* TEXT PROVIDED:
====

Yes, both are based on the preference to fault local thp and fallback to
local pages before allocating remotely because it does not cause the
performance regression introduced by not setting __GFP_THISNODE.
> - The resulting node-reclaim-like behavior regressed Andrea's KVM
> workloads, but reverting it (only for madvised or non-default
> defrag=always THP by commit ac5b2c18911f) would regress David's
> workloads starting with 4.20 to pre-4.1 levels.
>
Almost, but the defrag=always case had the subtle difference of also
setting __GFP_NORETRY whereas MADV_HUGEPAGE did not. This was different
than the comment in __alloc_pages_slowpath() that expected thp fault
allocations to be caught by checking __GFP_NORETRY.
> If the decision is that it's too late to revert a 4.1 regression for one
> kind of workload in 4.20 because it causes regression for another
> workload, then I guess we just revert ac5b2c18911f (patch 1) for 4.20
> and don't rush a different fix (patch 2) to 4.20. It's not a big
> difference if a 4.1 regression is fixed in 4.20 or 4.21?
>
The revert is certainly needed to prevent the regression, yes, but I
anticipate that Andrea will report back that patch 2 at least improves the
situation for the problem that he was addressing, specifically that it is
pointless to thrash any node or reclaim unnecessarily when compaction has
already failed. This is what setting __GFP_NORETRY for all thp fault
allocations fixes.

====

* DATA FOR REVIEW:
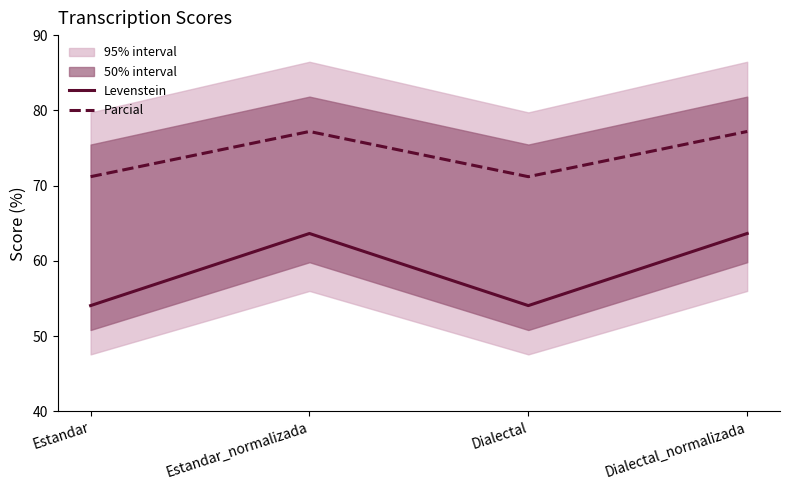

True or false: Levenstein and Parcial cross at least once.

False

====

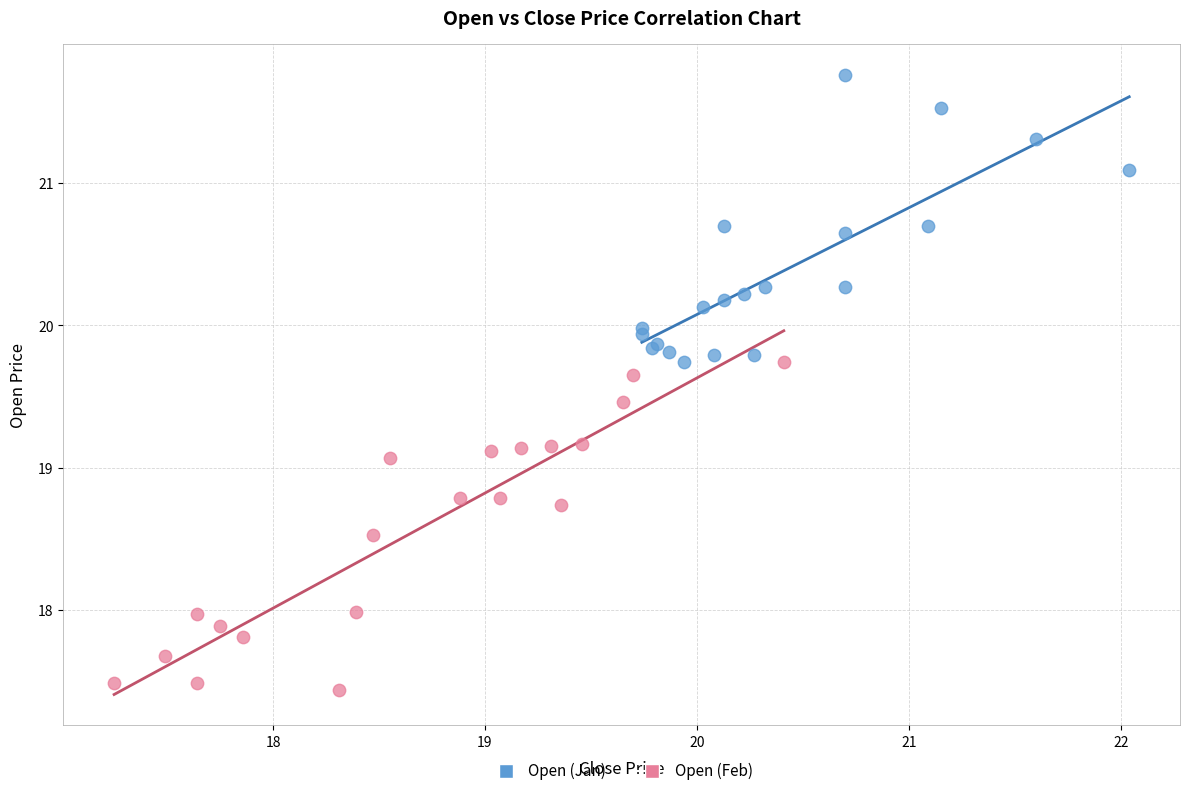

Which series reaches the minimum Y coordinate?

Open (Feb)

====

* TASK REQUIREMENTS:
1. In the mailing-list reply about transparent huge page allocation, which flag did the defrag=always case set that MADV_HUGEPAGE did not?
2. Go on with the mailing-list reply about transparent huge page allocation, starting after its final sentence.

* RESULTS OF THE EXERCISE:
1. __GFP_NORETRY

2.
> Because there might be other unexpected consequences of patch 2 that
> testing won't be able to catch in the remaining 4.20 rc's. And I'm not
> even sure if it will fix Andrea's workloads. While it should prevent
> node-reclaim-like thrashing, it will still mean that KVM (or anyone)
> won't be able to allocate THP's remotely, even if the local node is
> exhausted of both huge and base pages.
>
Patch 2 does nothing with respect to the remote allocation policy; it
simply prevents reclaim (and potentially thrashing). Patch 1 sets
__GFP_THISNODE to prevent the remote allocation.
Note that the commit to be reverted in patch 1, if not reverted, would
cause an even more severe regression from Andrea's case if remote memory
is fragmented as well: it opens the door to thrashing both local and
remote memory instead of only local memory. I measured this as a 40%
allocation latency regression when purposefully fragmenting all nodes and
faulting without __GFP_THISNODE, and that was on Haswell; I can imagine it
would be even greater on Rome.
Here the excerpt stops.